According to his case, the secretary of state had misunderstood the legal duty to consult.
“He has planted his flag on (asserting) it is not necessary, that it is merely a political desire rather than an obligation,” he submitted.
“I say that is fundamentally incorrect.”
Dealing with Mr Benn’s alleged failure to recognise Northern Ireland’s status, Mr Bryson cited an obligation within the UK Internal Market Act.
“He hasn’t referred to the customs territory at all, there’s no evidence before the court to the contrary,” he added.
Tony McGleenan KC, representing the secretary of state, described the challenge as an attempt to directly interfere with and obtain an injunction against the Stormont vote.
“That is a remarkable thing and a matter of some constitutional significance,” he stressed.
“It is constitutionally impermissible to seek what he is seeking.”
Amid judicial concerns at the “constitutional impropriety” of halting the democratic consent process, Mr Bryson confirmed he was no longer pursuing the interim relief aspect of the challenge.
Mr McGleenan further contended that part of the challenge was about a “tick box exercise”.

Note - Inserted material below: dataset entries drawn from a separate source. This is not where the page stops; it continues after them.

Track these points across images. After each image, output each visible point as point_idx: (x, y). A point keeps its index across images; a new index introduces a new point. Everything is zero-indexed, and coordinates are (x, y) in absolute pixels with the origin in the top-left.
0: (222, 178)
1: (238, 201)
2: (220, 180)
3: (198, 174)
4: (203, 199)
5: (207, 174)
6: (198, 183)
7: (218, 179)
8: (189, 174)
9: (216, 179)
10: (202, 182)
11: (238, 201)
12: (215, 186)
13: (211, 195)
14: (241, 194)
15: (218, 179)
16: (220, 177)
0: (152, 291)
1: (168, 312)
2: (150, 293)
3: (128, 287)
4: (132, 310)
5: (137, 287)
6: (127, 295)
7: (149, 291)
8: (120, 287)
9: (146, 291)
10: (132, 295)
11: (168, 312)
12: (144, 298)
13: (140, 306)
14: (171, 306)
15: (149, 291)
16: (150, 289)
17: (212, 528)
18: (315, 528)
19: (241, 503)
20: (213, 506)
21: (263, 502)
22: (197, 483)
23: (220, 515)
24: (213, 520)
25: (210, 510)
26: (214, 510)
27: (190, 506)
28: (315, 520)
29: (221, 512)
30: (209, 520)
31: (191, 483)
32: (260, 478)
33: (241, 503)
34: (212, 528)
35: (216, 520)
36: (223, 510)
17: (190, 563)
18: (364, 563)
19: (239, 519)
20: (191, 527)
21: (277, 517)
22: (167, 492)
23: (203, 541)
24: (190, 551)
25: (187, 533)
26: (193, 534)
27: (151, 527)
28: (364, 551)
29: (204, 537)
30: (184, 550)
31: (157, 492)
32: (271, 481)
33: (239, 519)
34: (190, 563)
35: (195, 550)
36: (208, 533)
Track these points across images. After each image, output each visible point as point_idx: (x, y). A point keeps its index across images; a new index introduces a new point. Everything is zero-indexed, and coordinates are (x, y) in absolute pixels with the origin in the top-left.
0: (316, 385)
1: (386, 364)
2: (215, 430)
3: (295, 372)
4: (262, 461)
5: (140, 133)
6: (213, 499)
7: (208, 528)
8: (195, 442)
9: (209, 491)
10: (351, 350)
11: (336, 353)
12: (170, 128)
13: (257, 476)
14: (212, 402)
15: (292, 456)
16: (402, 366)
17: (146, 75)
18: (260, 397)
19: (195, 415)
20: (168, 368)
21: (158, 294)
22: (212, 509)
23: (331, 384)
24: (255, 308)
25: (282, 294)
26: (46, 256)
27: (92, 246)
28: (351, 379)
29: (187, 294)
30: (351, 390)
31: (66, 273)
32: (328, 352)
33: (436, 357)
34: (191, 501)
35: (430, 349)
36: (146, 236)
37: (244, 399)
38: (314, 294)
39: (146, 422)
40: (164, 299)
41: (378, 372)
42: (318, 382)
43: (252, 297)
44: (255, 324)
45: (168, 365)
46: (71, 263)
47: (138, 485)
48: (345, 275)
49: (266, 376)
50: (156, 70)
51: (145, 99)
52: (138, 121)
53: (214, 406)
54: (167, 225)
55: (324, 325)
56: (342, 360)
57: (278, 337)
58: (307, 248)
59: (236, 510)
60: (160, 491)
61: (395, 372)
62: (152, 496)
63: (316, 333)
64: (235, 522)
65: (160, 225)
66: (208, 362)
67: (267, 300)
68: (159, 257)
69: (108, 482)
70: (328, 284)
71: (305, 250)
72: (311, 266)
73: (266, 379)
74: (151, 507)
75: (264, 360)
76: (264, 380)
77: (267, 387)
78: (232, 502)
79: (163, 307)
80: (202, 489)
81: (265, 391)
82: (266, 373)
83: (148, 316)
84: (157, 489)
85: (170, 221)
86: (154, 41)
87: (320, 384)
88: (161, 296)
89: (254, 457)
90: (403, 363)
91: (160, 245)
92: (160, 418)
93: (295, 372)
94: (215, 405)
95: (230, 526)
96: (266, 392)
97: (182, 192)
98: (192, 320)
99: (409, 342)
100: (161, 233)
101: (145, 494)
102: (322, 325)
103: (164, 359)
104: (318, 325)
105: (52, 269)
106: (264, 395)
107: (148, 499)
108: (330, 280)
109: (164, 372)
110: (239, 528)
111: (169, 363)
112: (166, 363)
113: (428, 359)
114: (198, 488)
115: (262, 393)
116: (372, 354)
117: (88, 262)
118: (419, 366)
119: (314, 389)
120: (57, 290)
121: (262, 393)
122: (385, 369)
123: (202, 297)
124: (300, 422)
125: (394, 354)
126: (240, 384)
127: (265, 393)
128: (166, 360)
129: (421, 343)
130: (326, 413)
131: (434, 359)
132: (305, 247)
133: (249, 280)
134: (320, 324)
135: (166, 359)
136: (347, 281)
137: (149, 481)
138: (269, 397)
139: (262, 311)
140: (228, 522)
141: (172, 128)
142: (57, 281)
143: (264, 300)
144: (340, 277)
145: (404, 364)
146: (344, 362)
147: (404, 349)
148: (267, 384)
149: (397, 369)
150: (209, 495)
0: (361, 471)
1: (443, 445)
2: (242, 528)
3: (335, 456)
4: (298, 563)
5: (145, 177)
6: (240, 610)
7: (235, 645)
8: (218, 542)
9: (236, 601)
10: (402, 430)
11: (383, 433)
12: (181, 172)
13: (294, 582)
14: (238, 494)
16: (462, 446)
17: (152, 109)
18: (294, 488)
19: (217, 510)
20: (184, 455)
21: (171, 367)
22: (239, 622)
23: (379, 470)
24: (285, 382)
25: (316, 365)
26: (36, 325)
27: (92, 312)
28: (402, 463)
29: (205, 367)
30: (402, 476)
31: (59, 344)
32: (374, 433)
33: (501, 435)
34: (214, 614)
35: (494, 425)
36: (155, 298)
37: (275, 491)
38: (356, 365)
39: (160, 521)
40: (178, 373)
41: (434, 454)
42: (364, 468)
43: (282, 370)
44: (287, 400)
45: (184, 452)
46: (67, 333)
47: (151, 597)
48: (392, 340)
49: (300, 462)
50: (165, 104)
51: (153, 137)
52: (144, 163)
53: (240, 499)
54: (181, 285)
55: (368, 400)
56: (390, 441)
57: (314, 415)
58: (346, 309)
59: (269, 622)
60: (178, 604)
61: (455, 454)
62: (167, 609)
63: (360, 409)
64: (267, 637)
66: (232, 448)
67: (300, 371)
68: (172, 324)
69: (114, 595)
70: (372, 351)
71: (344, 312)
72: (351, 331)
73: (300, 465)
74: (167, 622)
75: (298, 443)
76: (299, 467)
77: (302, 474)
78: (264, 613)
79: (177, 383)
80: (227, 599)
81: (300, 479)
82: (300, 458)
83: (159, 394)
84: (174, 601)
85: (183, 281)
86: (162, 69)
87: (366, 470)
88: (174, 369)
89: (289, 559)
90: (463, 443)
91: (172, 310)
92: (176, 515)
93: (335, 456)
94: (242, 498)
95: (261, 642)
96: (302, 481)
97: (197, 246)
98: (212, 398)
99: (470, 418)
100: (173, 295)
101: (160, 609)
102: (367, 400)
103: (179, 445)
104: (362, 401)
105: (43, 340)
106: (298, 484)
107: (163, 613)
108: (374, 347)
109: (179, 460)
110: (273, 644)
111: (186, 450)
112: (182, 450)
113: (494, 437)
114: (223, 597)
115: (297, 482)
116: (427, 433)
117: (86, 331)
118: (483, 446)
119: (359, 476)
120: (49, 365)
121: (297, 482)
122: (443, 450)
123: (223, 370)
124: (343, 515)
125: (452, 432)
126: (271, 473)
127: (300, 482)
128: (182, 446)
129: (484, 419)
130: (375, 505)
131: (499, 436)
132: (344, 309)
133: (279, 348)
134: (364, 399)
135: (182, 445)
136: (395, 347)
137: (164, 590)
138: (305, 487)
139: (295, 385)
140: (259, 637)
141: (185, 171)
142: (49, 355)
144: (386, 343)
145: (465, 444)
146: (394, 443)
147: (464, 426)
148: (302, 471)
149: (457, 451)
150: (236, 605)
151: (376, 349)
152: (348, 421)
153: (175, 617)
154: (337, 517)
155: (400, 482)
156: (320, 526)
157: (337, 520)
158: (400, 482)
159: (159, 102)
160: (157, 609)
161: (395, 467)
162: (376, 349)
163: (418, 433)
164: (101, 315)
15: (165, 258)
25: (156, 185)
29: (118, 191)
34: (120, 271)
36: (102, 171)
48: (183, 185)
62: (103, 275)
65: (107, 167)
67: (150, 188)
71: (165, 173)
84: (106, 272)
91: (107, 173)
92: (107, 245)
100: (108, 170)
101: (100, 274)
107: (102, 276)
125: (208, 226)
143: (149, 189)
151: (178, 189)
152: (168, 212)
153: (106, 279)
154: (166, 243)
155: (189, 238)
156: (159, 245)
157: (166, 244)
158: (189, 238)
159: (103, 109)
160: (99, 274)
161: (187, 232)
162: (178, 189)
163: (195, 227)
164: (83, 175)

He told Mr Justice McAlinden: “The applicant is inviting the court to come very close to engage in the workings of the legislative assembly.
“The court should dismiss this application tonight, interim relief having been abandoned.
“This is a political argument masquerading as a point of constitutional law.”
Rejecting all grounds of challenge, Mr Justice McAlinden held that any obligation on consultation obligation rests with the Northern Ireland Executive.
“There’s nothing to indicate that the secretary of state, in compliance with his statutory duty to give notification of the start of the democratic consent process, was in breach of any mandatory consultation process.
He added: “To try to argue that the secretary of state’s decision to initiate and continue (the process) is unlawful because of the failure of the first minister and deputy first minister to meaningfully engage and organise the cross-community consultation process in advance of the motion being put before the assembly is entirely untenable.”